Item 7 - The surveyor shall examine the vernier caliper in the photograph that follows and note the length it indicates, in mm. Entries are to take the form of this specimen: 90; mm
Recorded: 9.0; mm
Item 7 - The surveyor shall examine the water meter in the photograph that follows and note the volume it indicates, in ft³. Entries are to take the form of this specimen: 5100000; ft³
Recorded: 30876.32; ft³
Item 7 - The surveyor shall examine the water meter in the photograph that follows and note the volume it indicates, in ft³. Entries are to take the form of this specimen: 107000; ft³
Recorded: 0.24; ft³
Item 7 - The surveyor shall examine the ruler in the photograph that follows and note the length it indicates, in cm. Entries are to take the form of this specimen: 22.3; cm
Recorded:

☆ ☆ ☆ ☆

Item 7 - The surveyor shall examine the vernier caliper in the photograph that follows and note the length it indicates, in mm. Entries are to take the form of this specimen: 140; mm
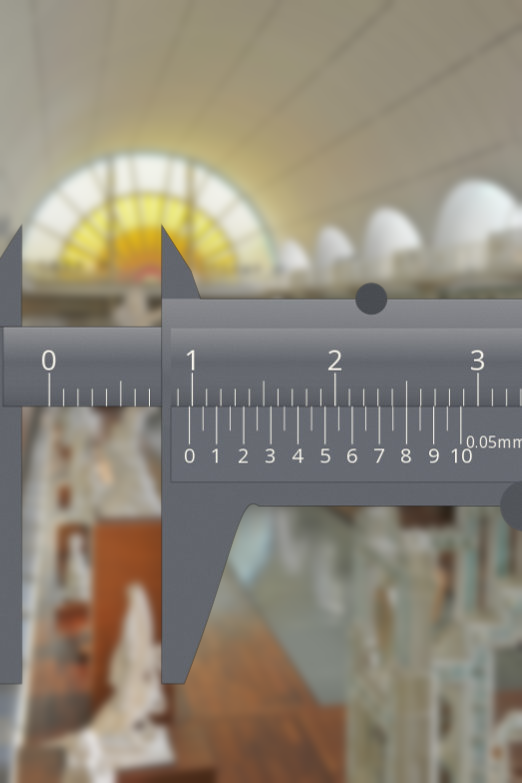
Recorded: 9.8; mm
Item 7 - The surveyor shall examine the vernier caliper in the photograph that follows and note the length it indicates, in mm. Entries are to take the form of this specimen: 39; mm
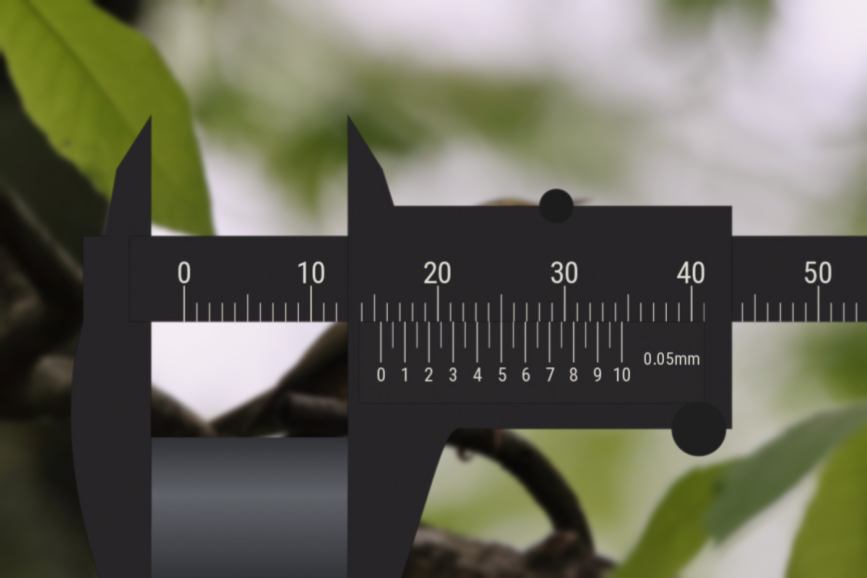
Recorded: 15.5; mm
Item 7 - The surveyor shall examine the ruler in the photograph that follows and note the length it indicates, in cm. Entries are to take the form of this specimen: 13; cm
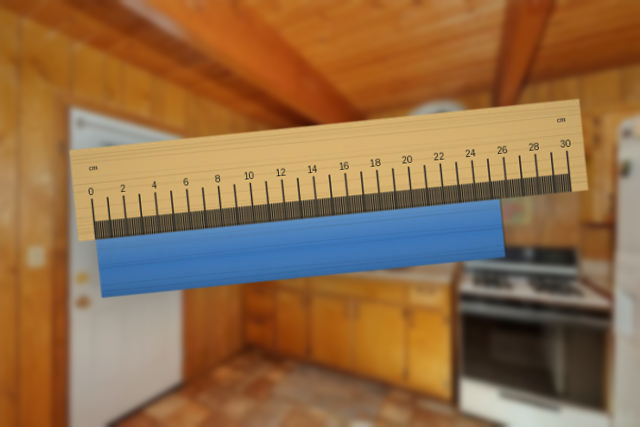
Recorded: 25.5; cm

☆ ☆ ☆ ☆

:: Task brief ::
Give as a numbered list the lines beginning at the one that contains "specimen: 39; mm" and ending after the one that contains "Recorded: 15.5; mm", with blank lines left out. Omit the pictures from the list.

:: Exercise solution ::
1. Item 7 - The surveyor shall examine the vernier caliper in the photograph that follows and note the length it indicates, in mm. Entries are to take the form of this specimen: 39; mm
2. Recorded: 15.5; mm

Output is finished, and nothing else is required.